1. Determine the Client’s Blindspot
The author’s client’s blindspot was the agency’s insistence on previous industry experience. They couldn’t see how someone without previous experience could be nonetheless highly qualified to do the job.
2. Snapshot the Client
The author had done some prior homework and knew that they had just won the DHL account.
3. Create the Comparison
Therefore, she created her analogy on the basis of that and compared their right to win DHL’s business, despite having no prior specific industry experience, to her right to win their business without an ad agency in her portfolio.
In a similar manner to how they function, the author reasoned that she was qualified to do the job for them as well. In this case, denying her would be tantamount to denying the SVP’s own firm.
Creating a metaphor based on a detail from your snapshot will shift your listener’s perspective on your message.
Ask yourself what is this like in my listener’s life? What else? What else? And, still, what else?
Remember, once you have said your metaphor, and successfully lowered the guards of your listener, relate it back to your point.
Building your Metaphor Muscle
- The best running metaphor threads rely on themes or worlds rich in image-laden vocabulary.
- Construct Metaphors that surprises your audience and hook them in. Make them as vivid as possible and use personification. For example, the advertisement of Cisco Systems 3700 router reads “I am a snarling pack of Dobermans.” to drive the fact that the router contained security features for corporate computer systems.

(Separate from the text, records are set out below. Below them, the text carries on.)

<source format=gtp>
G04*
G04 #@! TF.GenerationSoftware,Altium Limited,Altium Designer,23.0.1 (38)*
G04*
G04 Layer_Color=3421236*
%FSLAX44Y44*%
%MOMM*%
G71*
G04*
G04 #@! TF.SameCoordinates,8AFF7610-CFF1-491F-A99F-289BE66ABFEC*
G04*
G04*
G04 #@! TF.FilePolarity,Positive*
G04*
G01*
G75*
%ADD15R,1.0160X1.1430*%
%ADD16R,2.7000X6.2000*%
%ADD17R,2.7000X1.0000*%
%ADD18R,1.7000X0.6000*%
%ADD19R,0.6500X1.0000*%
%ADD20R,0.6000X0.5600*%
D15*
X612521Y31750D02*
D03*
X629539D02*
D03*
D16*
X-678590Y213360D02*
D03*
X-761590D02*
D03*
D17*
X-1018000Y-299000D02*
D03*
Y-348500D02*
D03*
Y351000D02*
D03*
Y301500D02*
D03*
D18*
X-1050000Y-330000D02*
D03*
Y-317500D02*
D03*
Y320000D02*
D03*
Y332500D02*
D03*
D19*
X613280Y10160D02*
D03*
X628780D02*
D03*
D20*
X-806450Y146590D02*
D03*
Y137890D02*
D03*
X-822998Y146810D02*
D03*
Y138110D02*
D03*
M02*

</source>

- Use a story that is familiar with everyone. “You remember the story of Icarus?” a software salesperson asks his clients. “He flew too close to the sun and was killed when his wings, made of wax, melted. Well, your staff is relying on software to fly in one very hot marketplace. Our information software won’t melt in the heat of competition.”
- Make numbers/statistics memorable by translating them into something real for your listeners — comparing to an emotionally charged issue or an easily visualised measurement. For example, when President Reagan spoke of the trillion-dollar debt, he put it in terms everyone — both economists and taxpayers — could grasp in an instant. He compared it to a stack of thousand dollar bills 67 miles high.

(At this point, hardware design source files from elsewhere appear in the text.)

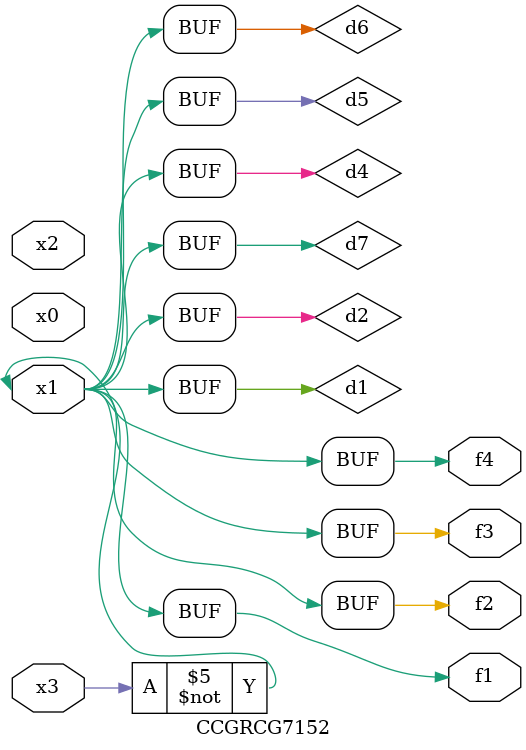
<source format=v>
module CCGRCG7152(
	input x0, x1, x2, x3,
	output f1, f2, f3, f4
);

	wire d1, d2, d3, d4, d5, d6, d7;

	not (d1, x3);
	buf (d2, x1);
	xnor (d3, d1, d2);
	nor (d4, d1);
	buf (d5, d1, d2);
	buf (d6, d4, d5);
	nand (d7, d4);
	assign f1 = d6;
	assign f2 = d7;
	assign f3 = d6;
	assign f4 = d6;
endmodule

</source>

- The best way to learn how to create metaphors is to look at examples. See how many of the world’s best known books have titles that uses metaphors. Eg, Who Moved My Cheese? An Amazing Way to Deal with Change in Your Work and in Your Life.
- The more invisible the concept you’re selling, the more important it is that your presentation relies on metaphoric visuals. And you can achieve that in your presentation by using an actual picture -a cartoon, photograph or a diagram.
- Props are a great way to add impact as long as they are relevant and appropriate in tone and content. Props help add drama to the message and are memorable, if executed well. Even if people don’t remember the entire word for word of the speech, they remember the props.
- You’ll find that just keeping your eyes and ears alert for metaphors or potential inspirations will awaken you to a world sparkling with them. The more of them you pick up and pocket, the more trained your eye and metaphor making skills will become.
The next time you find yourself feeling unsure about what words to pile on your plate from the vocabulary buffet table, try adding metaphors. 😉 You’ll be amazed at how much clearer your communication can become.
Btw, to understand the topic in greater depth, I highly recommend picking up the book for a read.